Строки данных:

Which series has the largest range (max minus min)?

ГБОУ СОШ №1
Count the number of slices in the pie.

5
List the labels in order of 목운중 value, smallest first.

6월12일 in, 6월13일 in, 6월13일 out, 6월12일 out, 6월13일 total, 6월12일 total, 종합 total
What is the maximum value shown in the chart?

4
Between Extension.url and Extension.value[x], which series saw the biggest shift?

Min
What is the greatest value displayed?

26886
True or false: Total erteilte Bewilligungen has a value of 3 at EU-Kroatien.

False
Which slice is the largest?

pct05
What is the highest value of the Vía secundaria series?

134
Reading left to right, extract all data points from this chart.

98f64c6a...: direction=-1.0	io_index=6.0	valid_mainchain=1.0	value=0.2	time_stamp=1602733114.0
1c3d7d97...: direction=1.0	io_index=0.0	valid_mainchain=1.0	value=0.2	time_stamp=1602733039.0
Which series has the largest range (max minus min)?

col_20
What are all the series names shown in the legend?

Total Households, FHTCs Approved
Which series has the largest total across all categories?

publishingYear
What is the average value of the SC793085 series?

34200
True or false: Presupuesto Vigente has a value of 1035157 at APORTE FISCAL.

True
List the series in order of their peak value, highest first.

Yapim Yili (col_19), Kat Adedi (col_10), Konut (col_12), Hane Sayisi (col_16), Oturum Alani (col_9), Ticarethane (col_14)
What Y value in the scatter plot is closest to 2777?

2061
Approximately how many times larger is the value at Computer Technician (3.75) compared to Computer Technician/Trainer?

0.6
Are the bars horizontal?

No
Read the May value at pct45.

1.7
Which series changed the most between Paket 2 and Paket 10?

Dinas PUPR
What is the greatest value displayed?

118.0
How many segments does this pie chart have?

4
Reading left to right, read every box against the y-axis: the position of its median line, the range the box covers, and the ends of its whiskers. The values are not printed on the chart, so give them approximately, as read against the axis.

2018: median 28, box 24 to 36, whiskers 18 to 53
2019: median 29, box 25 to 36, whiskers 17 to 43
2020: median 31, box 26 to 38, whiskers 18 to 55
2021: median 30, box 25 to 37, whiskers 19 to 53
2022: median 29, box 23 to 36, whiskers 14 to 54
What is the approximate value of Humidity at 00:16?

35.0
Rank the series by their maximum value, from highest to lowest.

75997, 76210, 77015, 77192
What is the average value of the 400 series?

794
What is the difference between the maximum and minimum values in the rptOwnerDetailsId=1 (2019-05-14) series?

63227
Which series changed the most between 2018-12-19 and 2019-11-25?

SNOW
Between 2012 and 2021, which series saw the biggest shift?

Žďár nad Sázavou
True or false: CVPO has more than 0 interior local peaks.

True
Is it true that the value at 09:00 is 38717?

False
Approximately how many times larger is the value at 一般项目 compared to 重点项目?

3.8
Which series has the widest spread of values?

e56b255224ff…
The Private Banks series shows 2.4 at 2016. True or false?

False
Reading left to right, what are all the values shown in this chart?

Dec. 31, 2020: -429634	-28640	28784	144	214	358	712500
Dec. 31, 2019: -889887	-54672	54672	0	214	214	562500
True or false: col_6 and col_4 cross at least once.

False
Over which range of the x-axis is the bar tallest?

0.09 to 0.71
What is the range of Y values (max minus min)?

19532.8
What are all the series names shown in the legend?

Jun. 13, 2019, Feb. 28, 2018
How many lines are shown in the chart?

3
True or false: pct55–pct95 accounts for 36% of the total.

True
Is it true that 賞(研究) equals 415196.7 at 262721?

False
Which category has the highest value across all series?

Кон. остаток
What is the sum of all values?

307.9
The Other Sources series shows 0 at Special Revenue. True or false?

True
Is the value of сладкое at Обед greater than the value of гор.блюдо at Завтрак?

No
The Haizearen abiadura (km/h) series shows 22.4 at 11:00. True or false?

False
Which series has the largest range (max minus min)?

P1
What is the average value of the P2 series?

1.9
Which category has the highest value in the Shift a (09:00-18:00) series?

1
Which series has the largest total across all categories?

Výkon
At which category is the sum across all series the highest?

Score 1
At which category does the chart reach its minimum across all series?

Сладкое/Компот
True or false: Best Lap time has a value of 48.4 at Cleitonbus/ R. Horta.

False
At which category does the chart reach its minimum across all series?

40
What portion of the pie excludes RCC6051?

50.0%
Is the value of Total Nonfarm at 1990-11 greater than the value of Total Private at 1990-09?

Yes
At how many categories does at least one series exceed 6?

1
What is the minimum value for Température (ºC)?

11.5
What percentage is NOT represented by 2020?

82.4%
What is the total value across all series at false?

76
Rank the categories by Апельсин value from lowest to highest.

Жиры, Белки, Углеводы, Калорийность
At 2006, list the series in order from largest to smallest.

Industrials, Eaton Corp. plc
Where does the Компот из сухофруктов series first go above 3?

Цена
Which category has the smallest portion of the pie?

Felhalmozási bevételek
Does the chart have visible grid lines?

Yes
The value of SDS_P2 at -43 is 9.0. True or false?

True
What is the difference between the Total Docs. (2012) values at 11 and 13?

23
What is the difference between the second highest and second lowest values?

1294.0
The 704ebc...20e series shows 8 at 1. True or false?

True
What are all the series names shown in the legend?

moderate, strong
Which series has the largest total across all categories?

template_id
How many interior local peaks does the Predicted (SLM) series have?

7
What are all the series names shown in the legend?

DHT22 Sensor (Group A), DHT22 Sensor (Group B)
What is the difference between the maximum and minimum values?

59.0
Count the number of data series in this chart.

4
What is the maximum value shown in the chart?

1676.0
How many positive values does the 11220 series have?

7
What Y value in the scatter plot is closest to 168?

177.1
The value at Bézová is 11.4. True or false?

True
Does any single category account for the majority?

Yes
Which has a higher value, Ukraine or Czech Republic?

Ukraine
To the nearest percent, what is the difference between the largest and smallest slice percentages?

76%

## Ваша задача
Выведите все строки выше в виде таблицы Markdown с двумя колонками: «№» для номера строки и «Текст» для самой строки. Пустые строки пропустите.

## Результат упражнения
| № | Текст |
|---|---|
| 1 | Which series has the largest range (max minus min)? |
| 2 | ГБОУ СОШ №1 |
| 3 | Count the number of slices in the pie. |
| 4 | 5 |
| 5 | List the labels in order of 목운중 value, smallest first. |
| 6 | 6월12일 in, 6월13일 in, 6월13일 out, 6월12일 out, 6월13일 total, 6월12일 total, 종합 total |
| 7 | What is the maximum value shown in the chart? |
| 8 | 4 |
| 9 | Between Extension.url and Extension.value[x], which series saw the biggest shift? |
| 10 | Min |
| 11 | What is the greatest value displayed? |
| 12 | 26886 |
| 13 | True or false: Total erteilte Bewilligungen has a value of 3 at EU-Kroatien. |
| 14 | False |
| 15 | Which slice is the largest? |
| 16 | pct05 |
| 17 | What is the highest value of the Vía secundaria series? |
| 18 | 134 |
| 19 | Reading left to right, extract all data points from this chart. |
| 20 | 98f64c6a...: direction=-1.0	io_index=6.0	valid_mainchain=1.0	value=0.2	time_stamp=1602733114.0 |
| 21 | 1c3d7d97...: direction=1.0	io_index=0.0	valid_mainchain=1.0	value=0.2	time_stamp=1602733039.0 |
| 22 | Which series has the largest range (max minus min)? |
| 23 | col_20 |
| 24 | What are all the series names shown in the legend? |
| 25 | Total Households, FHTCs Approved |
| 26 | Which series has the largest total across all categories? |
| 27 | publishingYear |
| 28 | What is the average value of the SC793085 series? |
| 29 | 34200 |
| 30 | True or false: Presupuesto Vigente has a value of 1035157 at APORTE FISCAL. |
| 31 | True |
| 32 | List the series in order of their peak value, highest first. |
| 33 | Yapim Yili (col_19), Kat Adedi (col_10), Konut (col_12), Hane Sayisi (col_16), Oturum Alani (col_9), Ticarethane (col_14) |
| 34 | What Y value in the scatter plot is closest to 2777? |
| 35 | 2061 |
| 36 | Approximately how many times larger is the value at Computer Technician (3.75) compared to Computer Technician/Trainer? |
| 37 | 0.6 |
| 38 | Are the bars horizontal? |
| 39 | No |
| 40 | Read the May value at pct45. |
| 41 | 1.7 |
| 42 | Which series changed the most between Paket 2 and Paket 10? |
| 43 | Dinas PUPR |
| 44 | What is the greatest value displayed? |
| 45 | 118.0 |
| 46 | How many segments does this pie chart have? |
| 47 | 4 |
| 48 | Reading left to right, read every box against the y-axis: the position of its median line, the range the box covers, and the ends of its whiskers. The values are not printed on the chart, so give them approximately, as read against the axis. |
| 49 | 2018: median 28, box 24 to 36, whiskers 18 to 53 |
| 50 | 2019: median 29, box 25 to 36, whiskers 17 to 43 |
| 51 | 2020: median 31, box 26 to 38, whiskers 18 to 55 |
| 52 | 2021: median 30, box 25 to 37, whiskers 19 to 53 |
| 53 | 2022: median 29, box 23 to 36, whiskers 14 to 54 |
| 54 | What is the approximate value of Humidity at 00:16? |
| 55 | 35.0 |
| 56 | Rank the series by their maximum value, from highest to lowest. |
| 57 | 75997, 76210, 77015, 77192 |
| 58 | What is the average value of the 400 series? |
| 59 | 794 |
| 60 | What is the difference between the maximum and minimum values in the rptOwnerDetailsId=1 (2019-05-14) series? |
| 61 | 63227 |
| 62 | Which series changed the most between 2018-12-19 and 2019-11-25? |
| 63 | SNOW |
| 64 | Between 2012 and 2021, which series saw the biggest shift? |
| 65 | Žďár nad Sázavou |
| 66 | True or false: CVPO has more than 0 interior local peaks. |
| 67 | True |
| 68 | Is it true that the value at 09:00 is 38717? |
| 69 | False |
| 70 | Approximately how many times larger is the value at 一般项目 compared to 重点项目? |
| 71 | 3.8 |
| 72 | Which series has the widest spread of values? |
| 73 | e56b255224ff… |
| 74 | The Private Banks series shows 2.4 at 2016. True or false? |
| 75 | False |
| 76 | Reading left to right, what are all the values shown in this chart? |
| 77 | Dec. 31, 2020: -429634	-28640	28784	144	214	358	712500 |
| 78 | Dec. 31, 2019: -889887	-54672	54672	0	214	214	562500 |
| 79 | True or false: col_6 and col_4 cross at least once. |
| 80 | False |
| 81 | Over which range of the x-axis is the bar tallest? |
| 82 | 0.09 to 0.71 |
| 83 | What is the range of Y values (max minus min)? |
| 84 | 19532.8 |
| 85 | What are all the series names shown in the legend? |
| 86 | Jun. 13, 2019, Feb. 28, 2018 |
| 87 | How many lines are shown in the chart? |
| 88 | 3 |
| 89 | True or false: pct55–pct95 accounts for 36% of the total. |
| 90 | True |
| 91 | Is it true that 賞(研究) equals 415196.7 at 262721? |
| 92 | False |
| 93 | Which category has the highest value across all series? |
| 94 | Кон. остаток |
| 95 | What is the sum of all values? |
| 96 | 307.9 |
| 97 | The Other Sources series shows 0 at Special Revenue. True or false? |
| 98 | True |
| 99 | Is the value of сладкое at Обед greater than the value of гор.блюдо at Завтрак? |
| 100 | No |
| 101 | The Haizearen abiadura (km/h) series shows 22.4 at 11:00. True or false? |
| 102 | False |
| 103 | Which series has the largest range (max minus min)? |
| 104 | P1 |
| 105 | What is the average value of the P2 series? |
| 106 | 1.9 |
| 107 | Which category has the highest value in the Shift a (09:00-18:00) series? |
| 108 | 1 |
| 109 | Which series has the largest total across all categories? |
| 110 | Výkon |
| 111 | At which category is the sum across all series the highest? |
| 112 | Score 1 |
| 113 | At which category does the chart reach its minimum across all series? |
| 114 | Сладкое/Компот |
| 115 | True or false: Best Lap time has a value of 48.4 at Cleitonbus/ R. Horta. |
| 116 | False |
| 117 | At which category does the chart reach its minimum across all series? |
| 118 | 40 |
| 119 | What portion of the pie excludes RCC6051? |
| 120 | 50.0% |
| 121 | Is the value of Total Nonfarm at 1990-11 greater than the value of Total Private at 1990-09? |
| 122 | Yes |
| 123 | At how many categories does at least one series exceed 6? |
| 124 | 1 |
| 125 | What is the minimum value for Température (ºC)? |
| 126 | 11.5 |
| 127 | What percentage is NOT represented by 2020? |
| 128 | 82.4% |
| 129 | What is the total value across all series at false? |
| 130 | 76 |
| 131 | Rank the categories by Апельсин value from lowest to highest. |
| 132 | Жиры, Белки, Углеводы, Калорийность |
| 133 | At 2006, list the series in order from largest to smallest. |
| 134 | Industrials, Eaton Corp. plc |
| 135 | Where does the Компот из сухофруктов series first go above 3? |
| 136 | Цена |
| 137 | Which category has the smallest portion of the pie? |
| 138 | Felhalmozási bevételek |
| 139 | Does the chart have visible grid lines? |
| 140 | Yes |
| 141 | The value of SDS_P2 at -43 is 9.0. True or false? |
| 142 | True |
| 143 | What is the difference between the Total Docs. (2012) values at 11 and 13? |
| 144 | 23 |
| 145 | What is the difference between the second highest and second lowest values? |
| 146 | 1294.0 |
| 147 | The 704ebc...20e series shows 8 at 1. True or false? |
| 148 | True |
| 149 | What are all the series names shown in the legend? |
| 150 | moderate, strong |
| 151 | Which series has the largest total across all categories? |
| 152 | template_id |
| 153 | How many interior local peaks does the Predicted (SLM) series have? |
| 154 | 7 |
| 155 | What are all the series names shown in the legend? |
| 156 | DHT22 Sensor (Group A), DHT22 Sensor (Group B) |
| 157 | What is the difference between the maximum and minimum values? |
| 158 | 59.0 |
| 159 | Count the number of data series in this chart. |
| 160 | 4 |
| 161 | What is the maximum value shown in the chart? |
| 162 | 1676.0 |
| 163 | How many positive values does the 11220 series have? |
| 164 | 7 |
| 165 | What Y value in the scatter plot is closest to 168? |
| 166 | 177.1 |
| 167 | The value at Bézová is 11.4. True or false? |
| 168 | True |
| 169 | Does any single category account for the majority? |
| 170 | Yes |
| 171 | Which has a higher value, Ukraine or Czech Republic? |
| 172 | Ukraine |
| 173 | To the nearest percent, what is the difference between the largest and smallest slice percentages? |
| 174 | 76% |